An interrupted silence fell over the two of them, a moment of breach.
“Come and have tea,” he said.
“Yes, I should love it,” she replied, gathering herself together.
They sat facing each other across the tea table.
“I did not say, nor imply, a satellite. I meant two single equal stars balanced in conjunction—”
“You gave yourself away, you gave away your little game completely,” she cried, beginning at once to eat. He saw that she would take no further heed of his expostulation, so he began to pour the tea.
“What
good
things to eat!” she cried.
“Take your own sugar,” he said.
He handed her her cup. He had everything so nice, such pretty cups and plates, painted with mauve-lustre and green, also shapely bowls and glass plates, and old spoons, on a woven cloth of pale grey and black and purple. It was very rich and fine. But Ursula could see Hermione’s influence.
“Your things are so lovely!” she said, almost angrily.

I
like them. It gives me real pleasure to use things that are attractive in themselves—pleasant things. And Mrs. Daykin is good. She thinks everything is wonderful, for my sake.”
“Really,” said Ursula, “landladies are better than wives, nowadays. They certainly
care
a great deal more. It is much more beautiful and complete here now, than if you were married.”
“But think of the emptiness within,” he laughed.
“No,” she said. “I am jealous that men have such perfect landladies and such beautiful lodgings. There is nothing left them to desire.”
“In the house-keeping way, we’ll hope not. It is disgusting, people marrying for a home.”
“Still,” said Ursula, “a man has very little need for a woman now, has he?”
“In outer things, maybe—except to share his bed and bear his children. But essentially, there is just the same need as there ever was. Only nobody takes the trouble to be essential.”
“How essential?” she said.
“I do think,” he said, “that the world is only held together by the mystic conjunction, the ultimate unison between people—a bond. And the immediate bond is between man and woman.”
“But it’s such old hat,” said Ursula. “Why should love be a bond? No, I’m not having any.”
“If you are walking westward,” he said, “you forfeit the northern and eastward and southern direction.—If you admit a unison, you forfeit all the possibilities of chaos.”
“But love is freedom,” she declared.
“Don’t cant to me,” he replied. “Love is a direction which excludes all other directions. It’s a freedom
together,
if you like.”
“No,” she said, “love includes everything.”

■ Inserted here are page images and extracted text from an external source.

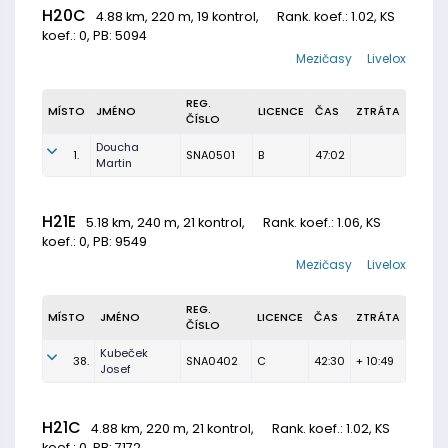
H20C
4.88 km, 220 m, 19 kontrol,
Rank. koef.
: 1.02, KS
koef.: 0, PB: 5094
Mezičasy
Livelox
REG.
MÍSTO
JMÉNO
LICENCE
ČAS
ZTRÁTA
ČÍSLO
Doucha
1.
SNA0501
B
47:02
Martin
H21E
5.18 km, 240 m, 21 kontrol,
Rank. koef.
: 1.06, KS
koef.: 0, PB: 9549
Mezičasy
Livelox
REG.
MÍSTO
JMÉNO
LICENCE
ČAS
ZTRÁTA
ČÍSLO
Kubeček
38.
SNA0402
C
42:30
+ 10:49
Josef
H21C
4.88 km, 220 m, 21 kontrol,
Rank. koef.
: 1.02, KS
koef.: 0, PB: 7172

“Sentimental cant,” he replied. “You want the state of chaos, that’s all. It is ultimate nihilism, this freedom-in-love business, this freedom which is love and love which is freedom. As a matter of fact, if you enter into a pure unison, it is irrevocable, and it is never pure till it is irrevocable. And when it is irrevocable, it is one way, like the path of a star.”
“Ha!” she cried bitterly. “It is the old dead morality.”
“No,” he said, “it is the law of creation. One is committed. One must commit oneself to a conjunction with the other—for ever. But it is not selfless—it is a maintaining of the self in mystic balance and integrity—like a star balanced with another star.”
“I don’t trust you when you drag in the stars,” she said. “If you were quite true, it wouldn’t be necessary to be so far-fetched.”
“Don’t trust me then,” he said, angry. “It is enough that I trust myself.”
“And that is where you make another mistake,” she replied. “You
don’t
trust yourself. You don’t fully believe yourself what you are saying. You don’t really want this conjunction, otherwise you wouldn’t talk so much about it, you’d get it.”